This poses an obvious problem in the realm of nuclear weapons, where America has three overlapping missile defense systems placed throughout the world with the singular goal of stopping an inbound nuclear strike from making landfall in the United States, but where we’ve seen this technology most directly manifest change in America’s defensive posture is in the Pacific, where China’s hypersonic anti-ship missiles have created an area-denial bubble around the nation stretching nearly a thousand miles out to sea.

America relies on its fleet of Nimitz and Ford class aircraft carriers as its most potent form of force projection the globe over, but the aircraft employed by America’s carriers only boast a striking distance of 500 miles or so before they need to turn back to refuel. That means that America’s aircraft carriers would have to cruise well into range of China’s impossible-to-stop hypersonic anti-ship missiles before it could hope to launch any kind of strike against Chinese assets. Of course, this assumes China has a robust and reliable targeting apparatus that can reach that far (and they’ve recently unveiled a new supersonic drone to aid in that effort).

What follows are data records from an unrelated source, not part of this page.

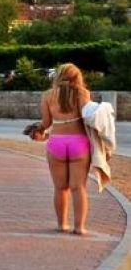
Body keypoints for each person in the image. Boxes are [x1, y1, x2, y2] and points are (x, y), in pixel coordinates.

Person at [31, 63, 92, 234]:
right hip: (79, 143)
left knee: (60, 188)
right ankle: (80, 227)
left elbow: (46, 123)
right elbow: (89, 119)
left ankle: (62, 224)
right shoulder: (83, 94)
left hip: (56, 142)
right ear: (77, 77)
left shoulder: (48, 96)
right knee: (78, 187)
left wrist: (38, 131)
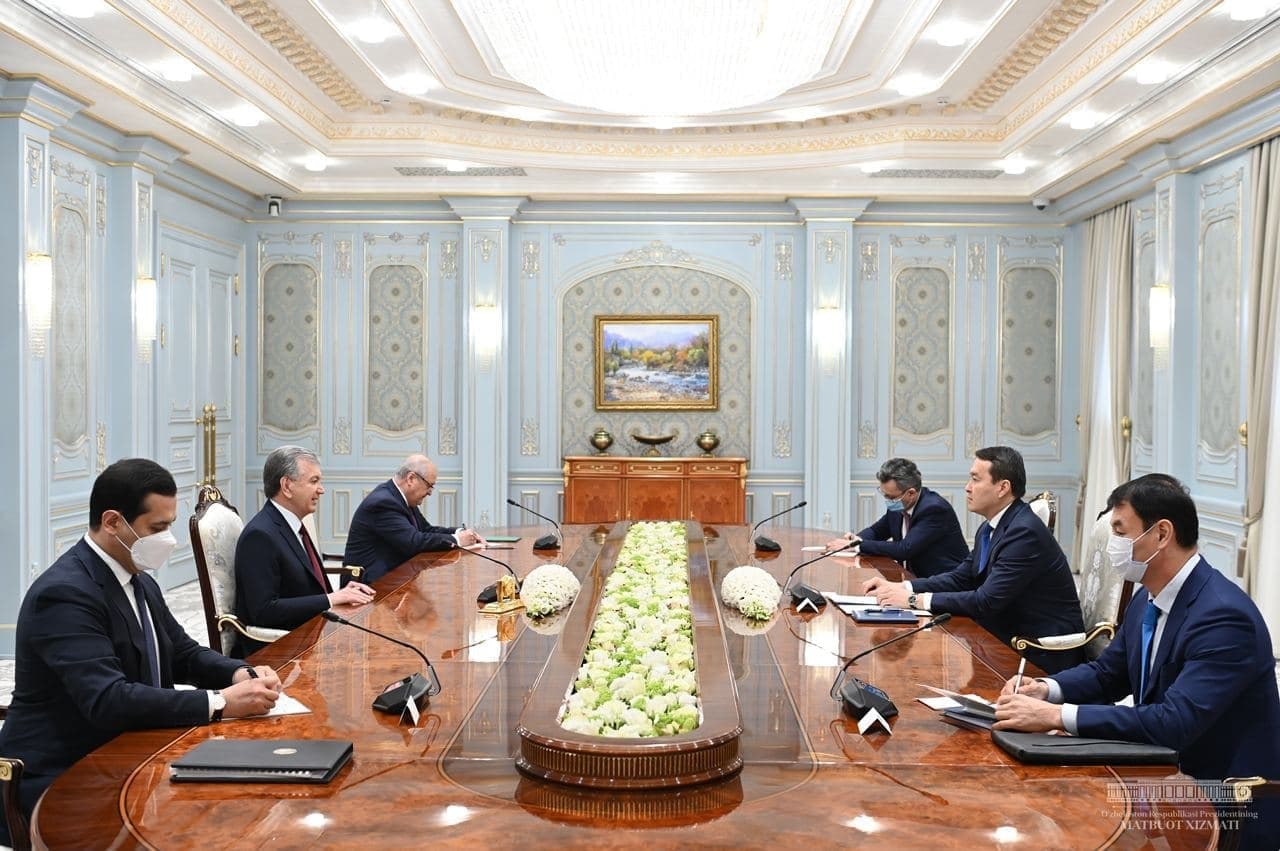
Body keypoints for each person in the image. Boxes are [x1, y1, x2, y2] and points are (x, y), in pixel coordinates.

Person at [0, 459, 282, 845]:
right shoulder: (65, 594)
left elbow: (181, 653)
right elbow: (108, 699)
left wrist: (237, 672)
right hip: (65, 777)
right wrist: (219, 702)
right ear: (113, 522)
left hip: (132, 754)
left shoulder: (139, 580)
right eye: (157, 528)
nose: (169, 540)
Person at [994, 474, 1279, 847]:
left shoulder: (1223, 616)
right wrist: (1047, 689)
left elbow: (1174, 722)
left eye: (1120, 530)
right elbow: (1108, 674)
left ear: (1161, 534)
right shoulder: (1147, 597)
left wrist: (1055, 716)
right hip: (1163, 775)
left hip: (1222, 798)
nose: (1113, 544)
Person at [862, 446, 1085, 674]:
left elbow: (985, 601)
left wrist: (913, 600)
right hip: (1002, 635)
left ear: (1002, 488)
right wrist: (902, 587)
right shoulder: (990, 527)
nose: (967, 487)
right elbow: (961, 577)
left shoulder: (1024, 532)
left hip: (1037, 651)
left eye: (975, 479)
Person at [234, 446, 375, 655]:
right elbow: (264, 611)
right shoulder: (260, 535)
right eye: (313, 481)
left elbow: (304, 586)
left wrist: (340, 595)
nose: (321, 490)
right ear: (287, 486)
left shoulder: (293, 525)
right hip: (281, 651)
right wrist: (331, 599)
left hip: (312, 634)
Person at [343, 454, 487, 585]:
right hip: (370, 586)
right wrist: (458, 540)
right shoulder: (383, 503)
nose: (430, 492)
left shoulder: (400, 498)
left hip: (394, 577)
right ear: (411, 478)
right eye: (429, 485)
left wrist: (461, 533)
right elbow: (413, 542)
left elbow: (426, 530)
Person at [825, 457, 969, 577]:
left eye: (891, 497)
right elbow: (876, 531)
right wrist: (853, 541)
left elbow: (904, 549)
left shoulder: (934, 509)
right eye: (884, 494)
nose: (887, 500)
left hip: (944, 584)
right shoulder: (899, 506)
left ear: (911, 493)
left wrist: (857, 546)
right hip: (913, 579)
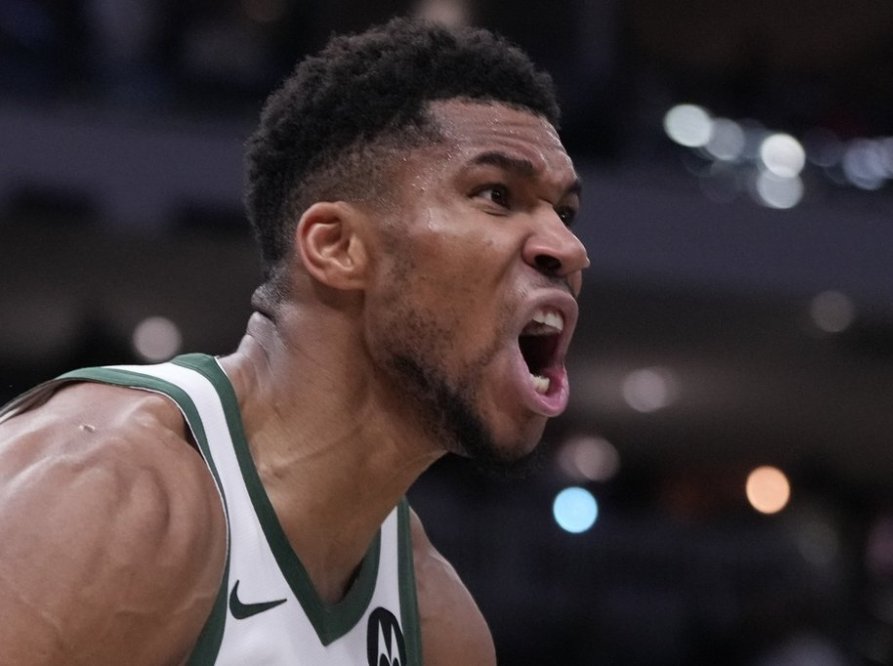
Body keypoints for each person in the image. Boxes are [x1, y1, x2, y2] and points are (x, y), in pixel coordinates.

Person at [0, 16, 589, 666]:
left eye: (564, 213)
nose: (568, 247)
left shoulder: (440, 625)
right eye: (497, 195)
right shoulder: (104, 501)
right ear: (337, 247)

I’ve written a number of articles in the past discussing the various ways the U.S. Navy is trying to counter this serious problem, ranging from carrier-based refueling drones to hot-loading F-35s on austere landing strips inside China’s area-denial bubble. To put a fine point on it, the U.S. Navy is trying to find any combination of ideas it can to stretch the range of its carrier-based fighters to find a way to make these massive ships viable in a fight against China again.

Boeing recently won the contract to build the Navy’s new MQ-25 carrier based refueling drone. (Boeing)

In places like Europe, where Russian land and aircraft based hypersonic missiles could not be stopped, a bevy of launches against NATO assets in Poland and Lithuania would allow the Russian military to easily capture the Suwalki Gap, effectively severing the Balkans from the remainder of the alliance and establishing new supply lines to Kaliningrad. Army officials in Europe have already discussed concerns that Russia could potentially capture this narrow region without the aid of hypersonic missiles, making their addition to the equation an even more troubling possibility.